Currently instances and thin instances use 4 vec4 buffers for instanced matrices.
But as the matrices are composed from TRS, or multiplied with other matrices with TRS, the last row of it should always be 0, 0, 0, 1, and this last row is also transfered into the gpu.
If this last row is skipped, and reconstructed on gpu side, ~25% of VRAM used by instancing could be saved.
For performance,since opengl matrices are column-major, so removing last row would reduce the change of auto-vectorization by js engines, but I can not tell the exact impact unless some benchmarks are made.
For public apis like thinInstanceSetBuffer, more copy could be needed to copy every 4 vec4 to 4 vec3.
I know that this could break custom shaders with customized handling for instances, and does not expect this to land right now, just leave it as some open discussion, so feel free to move it to the “correct” category if I missed something.

attribute vec4 world0;
attribute vec4 world1;
attribute vec4 world2;

void main(void) {
vec4 instance0 = vec4(world0.xyz, 0);
vec4 instance1 = vec4(world0.w, world1.xy, 0);
vec4 instance2 = vec4(world1.zw, world2.x, 0);
vec4 instance3 = vec4(world2.yzw, 1);
mat4 instanceWorld = mat4(instance0, instance1, instance2, instance3);
}

It is an interesting idea.
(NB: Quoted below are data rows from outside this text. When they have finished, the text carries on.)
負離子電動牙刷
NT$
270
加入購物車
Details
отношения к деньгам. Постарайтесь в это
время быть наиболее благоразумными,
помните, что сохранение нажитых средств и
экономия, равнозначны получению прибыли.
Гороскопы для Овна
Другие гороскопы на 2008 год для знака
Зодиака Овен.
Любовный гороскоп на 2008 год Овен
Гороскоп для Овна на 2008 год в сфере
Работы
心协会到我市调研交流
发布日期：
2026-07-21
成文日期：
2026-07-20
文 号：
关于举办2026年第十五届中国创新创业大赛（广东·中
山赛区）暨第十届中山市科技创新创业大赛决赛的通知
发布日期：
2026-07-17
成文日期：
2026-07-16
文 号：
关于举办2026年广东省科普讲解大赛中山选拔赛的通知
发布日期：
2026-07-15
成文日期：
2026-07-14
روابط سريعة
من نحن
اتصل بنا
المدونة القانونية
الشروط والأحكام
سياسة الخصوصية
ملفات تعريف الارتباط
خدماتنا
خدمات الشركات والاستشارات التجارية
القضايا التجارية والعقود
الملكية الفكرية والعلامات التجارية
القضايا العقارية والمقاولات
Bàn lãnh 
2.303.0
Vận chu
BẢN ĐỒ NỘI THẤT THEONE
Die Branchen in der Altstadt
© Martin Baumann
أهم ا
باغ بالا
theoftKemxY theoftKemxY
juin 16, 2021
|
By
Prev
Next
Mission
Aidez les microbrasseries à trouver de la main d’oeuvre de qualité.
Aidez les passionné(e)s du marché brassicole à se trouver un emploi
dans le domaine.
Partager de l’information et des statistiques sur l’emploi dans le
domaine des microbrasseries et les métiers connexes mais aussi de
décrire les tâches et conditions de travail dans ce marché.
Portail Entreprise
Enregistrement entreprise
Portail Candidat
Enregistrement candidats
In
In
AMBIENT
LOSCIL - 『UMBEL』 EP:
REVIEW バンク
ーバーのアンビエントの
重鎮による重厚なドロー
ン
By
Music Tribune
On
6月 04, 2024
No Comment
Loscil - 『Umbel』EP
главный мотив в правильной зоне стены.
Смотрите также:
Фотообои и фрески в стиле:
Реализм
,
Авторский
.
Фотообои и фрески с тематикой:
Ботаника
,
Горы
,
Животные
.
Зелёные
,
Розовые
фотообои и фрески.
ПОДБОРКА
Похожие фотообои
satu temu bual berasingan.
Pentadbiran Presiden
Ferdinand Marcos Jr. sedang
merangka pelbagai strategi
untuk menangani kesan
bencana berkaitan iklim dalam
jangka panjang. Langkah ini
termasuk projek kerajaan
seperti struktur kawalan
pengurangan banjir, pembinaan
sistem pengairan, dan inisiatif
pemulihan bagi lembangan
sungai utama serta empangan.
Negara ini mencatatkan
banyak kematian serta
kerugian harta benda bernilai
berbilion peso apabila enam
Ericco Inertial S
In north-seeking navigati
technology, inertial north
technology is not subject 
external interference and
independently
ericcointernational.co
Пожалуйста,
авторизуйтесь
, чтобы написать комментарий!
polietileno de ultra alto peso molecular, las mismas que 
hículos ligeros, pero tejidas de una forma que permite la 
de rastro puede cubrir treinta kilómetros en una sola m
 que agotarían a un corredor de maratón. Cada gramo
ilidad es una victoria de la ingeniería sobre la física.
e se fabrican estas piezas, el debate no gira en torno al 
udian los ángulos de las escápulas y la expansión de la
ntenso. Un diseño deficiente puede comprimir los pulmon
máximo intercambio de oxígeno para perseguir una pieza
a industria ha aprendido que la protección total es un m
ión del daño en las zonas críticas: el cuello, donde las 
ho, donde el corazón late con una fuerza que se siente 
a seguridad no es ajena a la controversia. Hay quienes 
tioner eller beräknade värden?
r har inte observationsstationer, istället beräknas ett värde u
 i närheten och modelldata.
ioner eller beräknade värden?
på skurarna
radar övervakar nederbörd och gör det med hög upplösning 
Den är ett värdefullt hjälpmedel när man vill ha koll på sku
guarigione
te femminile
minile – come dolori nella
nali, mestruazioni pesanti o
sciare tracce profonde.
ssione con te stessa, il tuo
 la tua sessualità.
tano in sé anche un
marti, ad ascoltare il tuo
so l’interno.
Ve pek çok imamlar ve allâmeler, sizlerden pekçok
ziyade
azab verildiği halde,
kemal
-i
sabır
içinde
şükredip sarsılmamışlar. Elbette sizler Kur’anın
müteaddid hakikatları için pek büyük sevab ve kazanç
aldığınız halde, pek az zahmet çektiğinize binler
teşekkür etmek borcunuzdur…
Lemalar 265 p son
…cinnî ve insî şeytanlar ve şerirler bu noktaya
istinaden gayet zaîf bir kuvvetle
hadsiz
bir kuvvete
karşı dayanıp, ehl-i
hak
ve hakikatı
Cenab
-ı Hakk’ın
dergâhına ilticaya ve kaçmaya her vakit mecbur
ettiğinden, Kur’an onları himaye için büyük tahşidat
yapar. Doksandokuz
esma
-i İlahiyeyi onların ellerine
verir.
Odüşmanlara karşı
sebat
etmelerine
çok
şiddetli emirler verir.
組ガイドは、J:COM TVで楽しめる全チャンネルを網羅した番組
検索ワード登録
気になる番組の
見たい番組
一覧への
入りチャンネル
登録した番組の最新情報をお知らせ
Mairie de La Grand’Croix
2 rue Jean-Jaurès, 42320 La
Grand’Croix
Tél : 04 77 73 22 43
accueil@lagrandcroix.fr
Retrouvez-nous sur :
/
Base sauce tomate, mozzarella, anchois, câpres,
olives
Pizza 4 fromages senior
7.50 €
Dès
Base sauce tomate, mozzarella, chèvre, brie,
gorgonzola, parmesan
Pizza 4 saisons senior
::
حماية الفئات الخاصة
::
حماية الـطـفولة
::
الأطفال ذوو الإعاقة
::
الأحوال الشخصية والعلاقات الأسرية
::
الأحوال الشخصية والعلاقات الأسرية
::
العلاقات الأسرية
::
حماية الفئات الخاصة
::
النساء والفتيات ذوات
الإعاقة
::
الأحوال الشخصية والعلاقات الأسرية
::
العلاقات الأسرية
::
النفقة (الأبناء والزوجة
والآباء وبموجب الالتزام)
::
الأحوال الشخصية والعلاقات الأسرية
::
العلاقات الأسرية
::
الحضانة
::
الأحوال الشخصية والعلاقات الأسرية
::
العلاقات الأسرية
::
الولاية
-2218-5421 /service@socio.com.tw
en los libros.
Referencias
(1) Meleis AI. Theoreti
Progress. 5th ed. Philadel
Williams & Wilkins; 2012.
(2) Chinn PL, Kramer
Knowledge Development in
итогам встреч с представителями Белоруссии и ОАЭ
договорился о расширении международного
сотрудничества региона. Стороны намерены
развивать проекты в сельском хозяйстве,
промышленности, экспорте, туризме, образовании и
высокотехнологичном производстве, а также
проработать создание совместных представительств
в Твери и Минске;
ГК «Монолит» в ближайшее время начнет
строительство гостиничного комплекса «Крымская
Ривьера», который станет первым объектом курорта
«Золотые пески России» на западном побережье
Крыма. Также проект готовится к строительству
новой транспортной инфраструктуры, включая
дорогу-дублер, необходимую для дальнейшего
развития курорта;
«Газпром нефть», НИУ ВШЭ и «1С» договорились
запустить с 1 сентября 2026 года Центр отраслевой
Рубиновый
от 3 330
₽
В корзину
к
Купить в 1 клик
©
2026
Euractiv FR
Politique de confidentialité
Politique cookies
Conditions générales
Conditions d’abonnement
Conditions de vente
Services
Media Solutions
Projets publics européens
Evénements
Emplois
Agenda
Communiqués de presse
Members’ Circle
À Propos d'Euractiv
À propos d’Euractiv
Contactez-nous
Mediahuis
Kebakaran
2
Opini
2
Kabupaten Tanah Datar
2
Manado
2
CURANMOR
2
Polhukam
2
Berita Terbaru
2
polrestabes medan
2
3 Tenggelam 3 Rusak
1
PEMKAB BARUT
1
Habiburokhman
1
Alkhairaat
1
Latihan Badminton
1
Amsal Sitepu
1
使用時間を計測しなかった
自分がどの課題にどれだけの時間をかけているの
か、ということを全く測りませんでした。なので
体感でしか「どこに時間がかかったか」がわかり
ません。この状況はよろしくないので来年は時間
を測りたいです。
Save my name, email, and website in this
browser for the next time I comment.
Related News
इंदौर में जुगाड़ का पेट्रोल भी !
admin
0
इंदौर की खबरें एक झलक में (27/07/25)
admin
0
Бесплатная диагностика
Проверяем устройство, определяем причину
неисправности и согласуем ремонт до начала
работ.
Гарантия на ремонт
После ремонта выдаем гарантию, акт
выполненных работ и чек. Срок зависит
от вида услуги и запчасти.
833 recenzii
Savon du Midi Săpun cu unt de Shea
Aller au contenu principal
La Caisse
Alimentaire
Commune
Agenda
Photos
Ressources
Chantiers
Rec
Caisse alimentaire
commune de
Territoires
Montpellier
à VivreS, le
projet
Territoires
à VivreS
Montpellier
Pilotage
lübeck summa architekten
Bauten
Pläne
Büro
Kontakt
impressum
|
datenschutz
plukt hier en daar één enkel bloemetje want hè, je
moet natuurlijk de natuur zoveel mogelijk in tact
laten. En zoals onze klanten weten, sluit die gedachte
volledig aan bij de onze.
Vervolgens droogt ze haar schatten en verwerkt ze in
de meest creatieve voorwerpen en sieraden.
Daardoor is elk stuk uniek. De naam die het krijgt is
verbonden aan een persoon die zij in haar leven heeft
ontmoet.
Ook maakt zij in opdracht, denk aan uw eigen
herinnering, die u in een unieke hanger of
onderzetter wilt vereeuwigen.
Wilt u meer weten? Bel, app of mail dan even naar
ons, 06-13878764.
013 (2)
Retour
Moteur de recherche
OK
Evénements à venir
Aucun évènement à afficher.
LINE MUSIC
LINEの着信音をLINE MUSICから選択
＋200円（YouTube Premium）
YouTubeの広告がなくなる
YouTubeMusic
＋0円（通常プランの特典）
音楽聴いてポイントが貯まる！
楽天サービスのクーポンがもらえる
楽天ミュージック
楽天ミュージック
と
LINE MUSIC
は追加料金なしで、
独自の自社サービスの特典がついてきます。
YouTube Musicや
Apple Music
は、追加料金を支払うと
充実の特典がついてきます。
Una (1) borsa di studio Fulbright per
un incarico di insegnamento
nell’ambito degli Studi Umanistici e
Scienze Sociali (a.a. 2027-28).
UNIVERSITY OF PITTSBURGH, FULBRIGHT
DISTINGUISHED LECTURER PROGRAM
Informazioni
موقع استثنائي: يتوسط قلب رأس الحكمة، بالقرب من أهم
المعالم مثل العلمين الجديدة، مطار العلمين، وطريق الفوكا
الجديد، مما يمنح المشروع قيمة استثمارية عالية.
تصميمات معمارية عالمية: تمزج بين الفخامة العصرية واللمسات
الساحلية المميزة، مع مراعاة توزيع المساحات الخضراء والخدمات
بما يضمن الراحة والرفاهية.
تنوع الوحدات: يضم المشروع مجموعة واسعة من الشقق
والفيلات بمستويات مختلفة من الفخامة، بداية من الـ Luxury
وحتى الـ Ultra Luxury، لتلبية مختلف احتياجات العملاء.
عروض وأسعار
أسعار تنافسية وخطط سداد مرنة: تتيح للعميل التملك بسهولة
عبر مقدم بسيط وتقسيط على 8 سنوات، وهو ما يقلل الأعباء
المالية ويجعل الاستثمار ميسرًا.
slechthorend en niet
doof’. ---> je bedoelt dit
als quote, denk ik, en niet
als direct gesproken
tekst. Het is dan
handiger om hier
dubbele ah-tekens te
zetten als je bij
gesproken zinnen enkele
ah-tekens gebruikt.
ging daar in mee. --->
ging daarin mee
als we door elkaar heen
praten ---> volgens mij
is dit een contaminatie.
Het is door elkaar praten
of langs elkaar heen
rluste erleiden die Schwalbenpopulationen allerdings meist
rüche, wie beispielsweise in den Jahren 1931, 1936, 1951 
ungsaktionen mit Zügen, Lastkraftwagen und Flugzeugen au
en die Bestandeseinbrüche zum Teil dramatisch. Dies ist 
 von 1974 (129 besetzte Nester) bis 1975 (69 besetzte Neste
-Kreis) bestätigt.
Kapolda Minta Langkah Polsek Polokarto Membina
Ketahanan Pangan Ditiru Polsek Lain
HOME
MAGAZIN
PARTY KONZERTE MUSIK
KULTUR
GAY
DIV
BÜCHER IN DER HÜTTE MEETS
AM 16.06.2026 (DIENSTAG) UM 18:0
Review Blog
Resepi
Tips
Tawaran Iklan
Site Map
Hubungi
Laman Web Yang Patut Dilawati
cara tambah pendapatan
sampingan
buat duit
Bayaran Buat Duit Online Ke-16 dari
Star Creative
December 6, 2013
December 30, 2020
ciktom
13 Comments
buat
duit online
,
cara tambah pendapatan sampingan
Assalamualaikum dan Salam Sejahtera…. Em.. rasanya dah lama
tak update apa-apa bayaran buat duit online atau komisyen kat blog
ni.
I agree that VRAm will be saved but I’m wondering at what cost from the rendering standpoint as we need to reconstruct on all frame for all vertices

Not skilled at mesuring performance on GPU, but some AI says “6-10 more instructions per vertex”.

Yeah..This is where I’m a bit defensive of our approach.. Not sure it is worth the cost.

Are we suffering for limited VRAM? Maybe in your use cases?

Mostly mobile, especially old ios devices, I can not even measure VRAM usage when safari crashed.